EXHIBITIONS

Yosuke Takeda “Ash without fire here”

Dates: Sep 7 – Oct 26, 2019
Location: Taka Ishii Gallery Photography / Film
Opening reception: Friday, Sep 13, 18:00 – 20:00

Taka Ishii Gallery Photography / Film is pleased to present “Ash without fire here,” an exhibition of works by Yosuke Takeda from Sep 7 to Oct 26. This exhibition marks Takeda’s third solo presentation with Taka Ishii Gallery since his previous showing three years ago, and features new works from his on-going “Digital Flare” series along with a recent film piece and a selection of related photographic works.

Takeda’s concern is with light, and the color in his photographs is by no means pictorial color; rather, it is prism color that seeps out from the light nurtured within the frame. Although at a glance they look like aesthetic, pictorial images of the flickering of rays of sunshine filtering through the branches of trees, the images in the series “Digital Flare” are in fact photographs of strong light being drawn into the camera and the area within the frame being turned into what might be called a supersaturated state. This is the pure model for Takeda’s photography. Photographed in high resolution, the details are filled with light textures that undulate in an almost chaotic manner.

Minoru Shimizu, ‘Critical Fieldwork 47: Isolation and distance, or light in a box and light on paper,’ ARTiT, ART iT, Apr 18, 2014 (https://www.art-it.asia/en/u/admin_ed_contri7/60cpuncl38hjqos7roeg)

The series called “Digital Flare” captures the phenomenon that occurs when pointing a digital camera directly towards a strong source of light.
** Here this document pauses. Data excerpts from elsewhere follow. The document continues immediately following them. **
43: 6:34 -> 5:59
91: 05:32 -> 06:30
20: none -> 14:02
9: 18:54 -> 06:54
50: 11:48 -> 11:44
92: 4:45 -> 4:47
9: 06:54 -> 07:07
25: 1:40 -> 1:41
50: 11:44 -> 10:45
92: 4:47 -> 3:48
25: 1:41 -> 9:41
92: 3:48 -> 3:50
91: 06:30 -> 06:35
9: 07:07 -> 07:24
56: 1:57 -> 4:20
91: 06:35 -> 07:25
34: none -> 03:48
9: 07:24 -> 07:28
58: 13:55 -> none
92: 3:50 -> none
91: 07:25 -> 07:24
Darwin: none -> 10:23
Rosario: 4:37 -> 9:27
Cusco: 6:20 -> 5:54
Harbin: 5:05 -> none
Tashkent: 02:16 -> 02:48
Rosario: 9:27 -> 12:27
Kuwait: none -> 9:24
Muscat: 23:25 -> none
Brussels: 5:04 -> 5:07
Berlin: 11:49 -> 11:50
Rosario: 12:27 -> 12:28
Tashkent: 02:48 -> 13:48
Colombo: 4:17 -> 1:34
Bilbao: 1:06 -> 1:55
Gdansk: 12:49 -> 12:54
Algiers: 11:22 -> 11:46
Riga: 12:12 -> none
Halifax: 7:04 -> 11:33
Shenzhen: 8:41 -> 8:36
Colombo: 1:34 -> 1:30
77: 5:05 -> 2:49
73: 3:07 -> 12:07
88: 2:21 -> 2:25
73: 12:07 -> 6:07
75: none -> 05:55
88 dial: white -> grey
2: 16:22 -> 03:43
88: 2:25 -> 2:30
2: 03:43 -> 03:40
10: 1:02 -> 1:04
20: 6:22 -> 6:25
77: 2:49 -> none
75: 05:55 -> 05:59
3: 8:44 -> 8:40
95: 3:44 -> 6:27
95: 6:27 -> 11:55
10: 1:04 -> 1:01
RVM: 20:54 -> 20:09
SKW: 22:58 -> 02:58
While informed by the artist’s strong interest towards the fundamental elements of photography such as light and shadow, or moments of chance, the works have been developed under the nonconformist challenge of fixing upon the prints “signature of the lens” that is ordinarily removed in conventional photographs where the subject only exists outside the contours of the camera system. In addition to iconic flares, ghosts, and the blurring of colors, in Takeda’s new works it is possible to observe striking rings of light captured more prominently than ever. Such works perhaps fascinate viewers for their perilous nature, having been conceived as a result of shootings where the camera is exposed to intense light, so much so, that its inside melts due to the heat.

In Takeda’s film work that is inspired by his photograph of the water’s surface (2013), the golden tones (=symbol of eternity) and the water’s fluid surface (=a symbol of that which is constantly changing) are contrastingly depicted. The film footage, its film stills, and photographs that are juxtaposed and exhibited within the same context appear to reveal a sense of circularity –film as a collection of photographic moments, and vice versa, photography as isolated moments of film. The ambivalent allure characteristic of Takeda’s works can also be observed in the water with its viscous texture that writhes in a mysterious manner, and the faint and ephemeral light lingering upon its surface.

Yosuke Takeda was born in 1982 in Aichi Prefecture and graduated with a degree in philosophy from Doshisha University in 2005. Whilst studying, he started working with darkroom production and triggered by the gradual discontinuation of photographic film and paper he shifted towards digital photography. He continues to produce various works overflowing with a penetrating degree of consciousness towards photography as a medium. Recent solo exhibitions include “cancel”, 3331 GALLERY, Tokyo (2012); “Stay Gold”, Taka Ishii Gallery, Tokyo (2012) and “Stay Gold: Digital Flare”, Kurenboh, Tokyo (2014); “Arise”, Taka Ishii Gallery, Tokyo (2016). His works are included in the collection of The San Francisco Museum of Modern Art, San Francisco; Banco de España, Madrid; Kadist Art Foundation, San Francisco/Paris.